Usai shalat subuh di Masjid, Adimas kembali membaringkan tubuhnya di kamar, bemaksud mengecek ponsel yang ia charge semalaman. Tak menghiraukan kericuhan dua sahabatnya di lantai bawah yang sedang berusaha memasang kompor dan gas untuk dipakai memasak sarapan. Tetapi, keningnya langsung berkerut karena membaca ledakan pesan dari Kirana.
"Disuruh mami nikah, katanya. Lawak. Lo mau nge-prank gue apa gimana, Ki," dengusnya. Secepat kilat jemarinya mengetik balasan, kemudian ia melemparkan hapenya serampangan di atas tempat tidur. Matanya lalu dipejamkan, mumpung jadwal perkuliahannya baru akan dimulai tiga jam lagi, rencananya ia akan meneruskan istirahatnya.
Sementara Adimas tertidur, Kirana terbelalak membaca balasan whattsap cowok itu di meja makan.
Barakallahumma wabaraka 'alaika...Moga samawa, deh. Mau kado apaan lo dari gue?
Ternyata, Adimas menganggapnya bercanda. Sialan banget! Udah ditungguin semaleman juga! Kirana menggigit roti bakarnya keras-keras sebagai pelampiasan. Rasa kesal dan frustrasi menguasai hatinya.

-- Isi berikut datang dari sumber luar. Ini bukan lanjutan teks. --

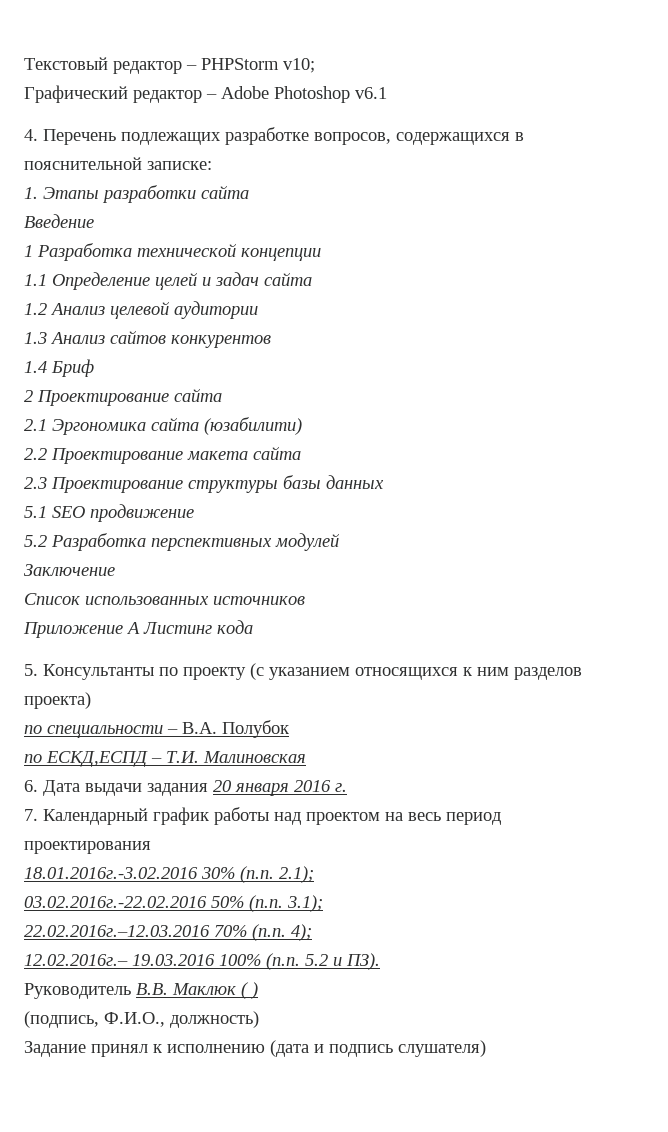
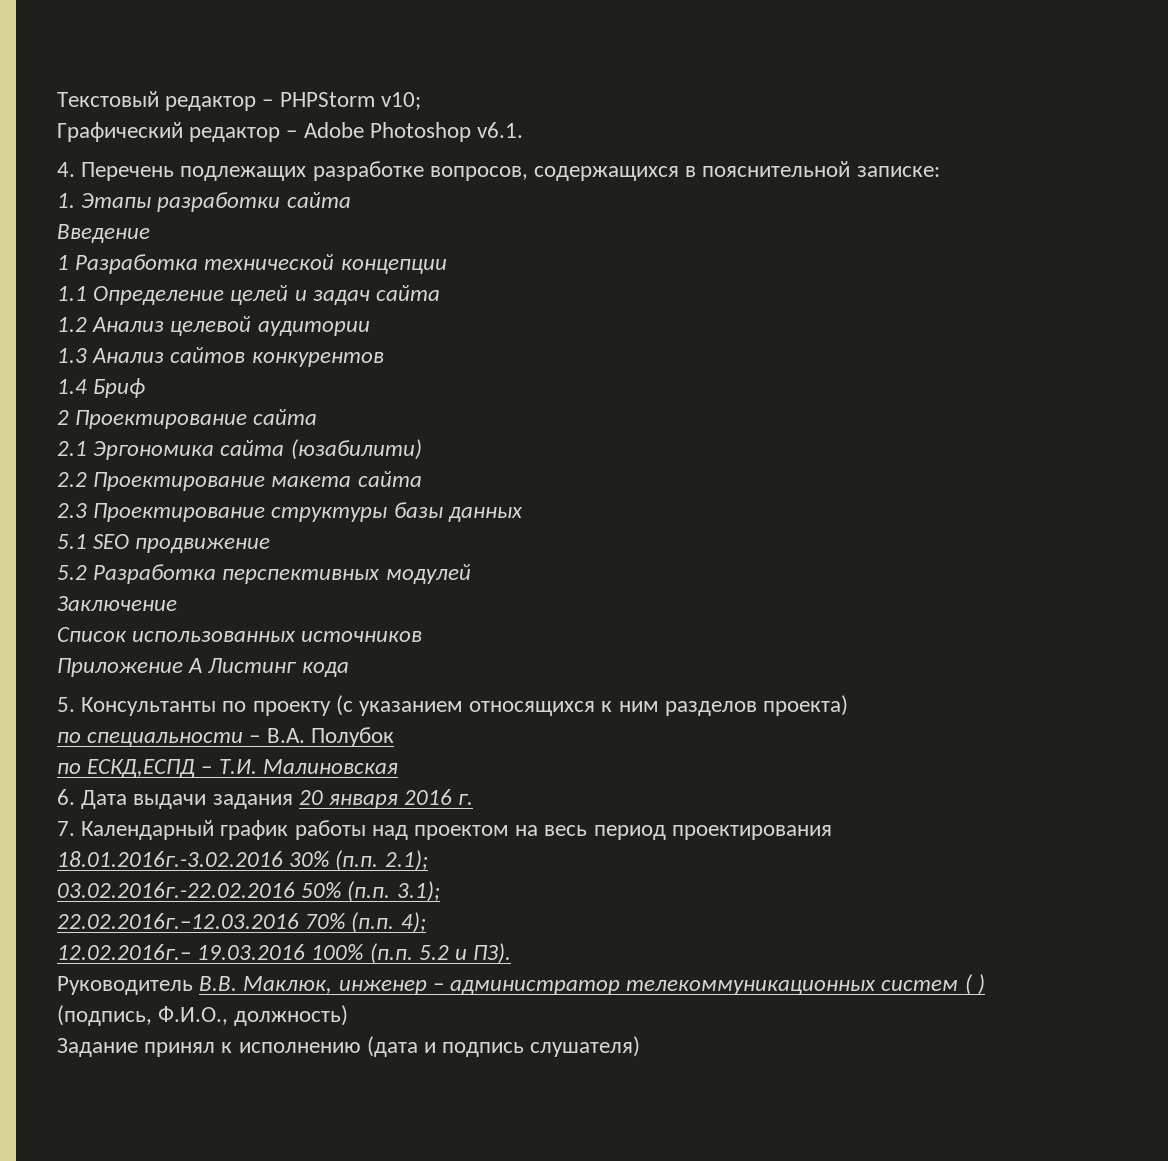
[355,87,387,99] v6.1 -> [477,122,524,138] v6.1.
[172,983,236,995] Маклюк -> [243,976,959,995] Маклюк, инженер – администратор телекоммуникационных систем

"Kalau makan tuh, pelan-pelan, Ki," tegur papi di sebelah puteri semata wayangnya itu.
Aha! Mendadak, Kirana mendapat ide. Sedikit menyesal kenapa baru terpikir sekarang. Bukankah cinta pertama seorang anak perempuan itu adalah ayahnya? Papi takkan mungkin tega mematahkan hatinya. Dasar gue durhaka. Inget Papi kalau pas butuhnya doang. Kirana kontan merasa bersalah.
Setelah memastikan mami sudah ngeloyor ke dapur untuk mengambil menu sarapan yang lain, Kirana beringsut mendekati sang papi.
"Ehem, Pi...Papi sayang Kiki, kan?" bisiknya sambil mengerjap-ngerjapkan mata serta menyetel nada suaranya penuh kesedihan.
"Tolong bujukin Mami, dong, supaya ngijinin Kiki tetap di Bandung. Satu tahuuuuun aja, Pi. Please..." Dua tangannya ditangkupkan di depan dada seraya menaik turunkannya penuh permohonan. Biasanya, siasatnya ini selalu berhasil.
Tetapi, mungkin ini memang hari sialnya. Karena, Papi balas berbisik dengan serius, "Sorry, Ki. Papi nggak berani ngelawan Mami. Kamu sayang nyawa Papi, kan?"
Kirana tersenyum kecut mendengarnya.
Tak heran, di sepanjang perjalananan menuju kampus, gadis itu terus menekuk wajah hingga akhirnya tiba di kelas. Tanpa berkata-kata, digabrukannya tas keras-keras di atas meja, persis di samping sahabatnya semasa mahasiswa baru dulu. Membuat Debby, nama gadis itu, sampai terkaget-kaget dan mengalihkan pandangannya dari kaca bundar kecil yang sedang dipegangnya, ganti menatap Kirana.
"Kenapa lo pagi-pagi udah badmood? Lagi dapet?" tanyanya.